I guess before I talk about how I survived, I have to give a little information on how I got there right? Ha, wouldn’t you like to know! So my story isn’t a funny one. It’s actually pretty serious, but it goes to show that if you don’t take a break when you need to, your body will force you to take a break when you’re supposed to. In my heart and body I felt okay, and I wasn’t just being hard headed, but by the time you’re 2/3 up a couple of mountains and you feel congested, do you turn around or keep marching on? I kept marching on.
In the course of two weeks, I fought off (well I thought I did) a head cold, a flu-like bug, a sinus infection, a drastic fever, severe dehydration and an unforgivable migraine. Plus, during that time, I trekked up the mountains to Bouvier with my period and cramps. I felt okay for the most part. My knees ached and my back hurt a little from the cramps, but I felt fine. It was just hard for me to breathe and of course I think it’s the altitude.
We stayed at Bouvier for a couple of days and I kept warm, I took my allergy medicine and I did what I had to do. I got bit by a gape, which is kind of like a wasp and my wrist was swollen, but it wouldn’t be me if I didn’t get bit by something. When it was time to go, we packed up, and started heading down Mountain #1. Instantly, I was feeling harsh pains in both my knees and I didn’t know why. It took me two hours to get down the mountain and the team thought I was being a little dramatic, but what we didn’t realize just yet was that a terrible fever was slowly creeping in and taking over my body. My team leader gave me the strongest pain pills that he had and he iced my knees with spray ice to numb the pain.
At the bottom of the first mountain is my favorite river. We usually jump in, swim, have lunch on the banks and enjoy a break from the trek. The river wasn’t too inviting for me this time. I tried to slowly slide in and the water was intensely cold. It hurt like it never has before and I was confused. My friend, the river, had never hurt me. I tried to cool off and stretch my knees in what felt like an ice bath. Finally, I was ready to go. As I crossed the river and got out on the other side, I felt extreme heat come over me, quickly and fiercely. It shot up my arms. I was wincing in pain because my head was killing me. I asked somebody if I felt warm and before they could answer, I couldn’t feel anything except the throbbing in my head. I was numb. I felt useless. My knees didn’t ache. I had no strength. Two of the guys had to stand on either side of me and help drag me up the mountain. Of course my legs were moving, but I’m not sure how much work they were doing.

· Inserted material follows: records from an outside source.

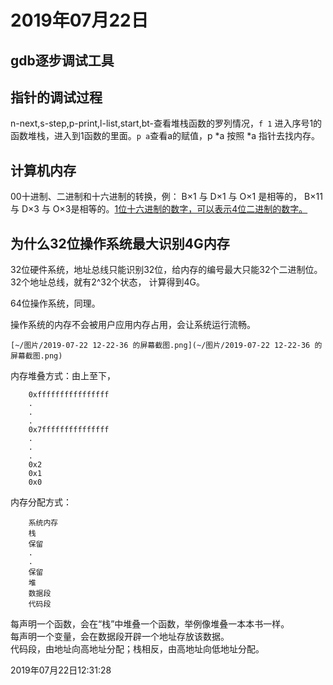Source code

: # 2019年07月22日

## gdb逐步调试工具

## 指针的调试过程

n-next,s-step,p-print,l-list,start,bt-查看堆栈函数的罗列情况，`f 1` 进入序号1的函数堆栈，进入到1函数的里面。`p a`查看a的赋值，p *a 按照 *a 指针去找内存。

## 计算机内存

00十进制、二进制和十六进制的转换，例： B×1 与 D×1 与 O×1 是相等的， B×11 与 D×3 与 O×3是相等的。<u>1位十六进制的数字，可以表示4位二进制的数字。</u>

## 为什么32位操作系统最大识别4G内存

32位硬件系统，地址总线只能识别32位，给内存的编号最大只能32个二进制位。32个地址总线，就有2^32个状态， 计算得到4G。

64位操作系统，同理。

操作系统的内存不会被用户应用内存占用，会让系统运行流畅。  

    [~/图片/2019-07-22 12-22-36 的屏幕截图.png](~/图片/2019-07-22 12-22-36 的屏幕截图.png)

内存堆叠方式：由上至下，  

        0xffffffffffffffff
        .
        .
        .
        0x7fffffffffffffff
        .
        .
        .
        0x2
        0x1
        0x0

内存分配方式：

        系统内存
        栈
        保留
        .
        .
        保留
        堆
        数据段
        代码段

每声明一个函数，会在“栈”中堆叠一个函数，举例像堆叠一本本书一样。  
每声明一个变量，会在数据段开辟一个地址存放该数据。  
代码段，由地址向高地址分配；栈相反，由高地址向低地址分配。

2019年07月22日12:31:28
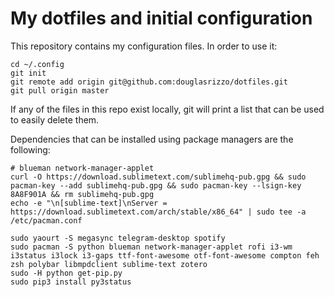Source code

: # My dotfiles and initial configuration

This repository contains my configuration files. In order to use it:

    cd ~/.config
    git init
    git remote add origin git@github.com:douglasrizzo/dotfiles.git
    git pull origin master

If any of the files in this repo exist locally, git will print a list that can be used to easily delete them.

Dependencies that can be installed using package managers are the following:

    # blueman network-manager-applet
    curl -O https://download.sublimetext.com/sublimehq-pub.gpg && sudo pacman-key --add sublimehq-pub.gpg && sudo pacman-key --lsign-key 8A8F901A && rm sublimehq-pub.gpg
    echo -e "\n[sublime-text]\nServer = https://download.sublimetext.com/arch/stable/x86_64" | sudo tee -a /etc/pacman.conf

    sudo yaourt -S megasync telegram-desktop spotify
    sudo pacman -S python blueman network-manager-applet rofi i3-wm i3status i3lock i3-gaps ttf-font-awesome otf-font-awesome compton feh zsh polybar libmpdclient sublime-text zotero
    sudo -H python get-pip.py
    sudo pip3 install py3status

Finally, when we reached half way to the top, we hired a donkey to bring me the rest of the way (which seems amazing, but BOY, talk about more pain). I held on to the donkey as best as I could, telling myself not to be afraid and not to fall asleep. The donkey trotted with me on his back for a little over an hour (I have the bruises to prove it). When we reached my destination, I curled up onto the flattest rock I could find and I went to sleep as I waited on the others. We had an hour car ride after that which hurt more than the donkey. My migraine was becoming more and more intense and by the time we reached the house, I couldn’t walk or stand up by myself. I cried in agony. Somebody had to help me take a shower, and I tried to sleep for the rest of the night. My hope was that the next day I would feel better, but that would be too easy.
My fever broke and came back about three times. I couldn’t keep my temperature down. I decided that at this point, the only thing I could do was go to the hospital. I was completely afraid, but what were my other options? I packed a bag just in case. My dad always tells me not to go to the hospital without spare clothes. So I was on my way.
When I arrived, the nurse saw me right away and the doctor was only a couple of minutes behind her. He asked what was wrong, touched my arm and instantly knew I had a fever still. I received two big IV bags, antibiotic bags, and shots of different medicines into the IV. The IV hurt when it was placed in my hand. In fact, it ripped out and I bled all over the bathroom. Typical right? Also, they asked me to give a feces sample with no toilet paper and no soap. Absolutely not. Nobody in the hospital spoke English so I did my best to communicate and my team leader stayed with me the whole time. I was there for hours, in pain, trying to relax. They sent me home with more meds for a sinus infection that never went away and antibiotics for the bug I must have had.
The most uncomfortable part of my visit was the guy that came into my room pretending that he worked for the hospital. He checked my IV. He walked around the room and fumbled with things in the room. He kept trying to speak to us in English. It was actually pretty frustrating. He left, but he came back and tried to get my team leader to come outside with him for a while, allegedly to speak English. It was so sketchy. He wouldn’t go away, and no hospital staff was around. I felt like the guy wanted to kill us.
Overall, it’s been a couple of days now. I haven’t eaten or done too much of anything. My bed has been a safe haven and I’m working on keeping myself hydrated and properly medicated. I don’t wish that kind of pain like what I felt on anybody, but this has definitely been an interesting experience for me. While spending six months in Haiti, I was bound to end up in the hospital once right? Anyways, carry your own toilet paper, ask the nurses to wear gloves, always bring hand sanitizer, bring your own water bottle, and always ask for your IV to go into your arm.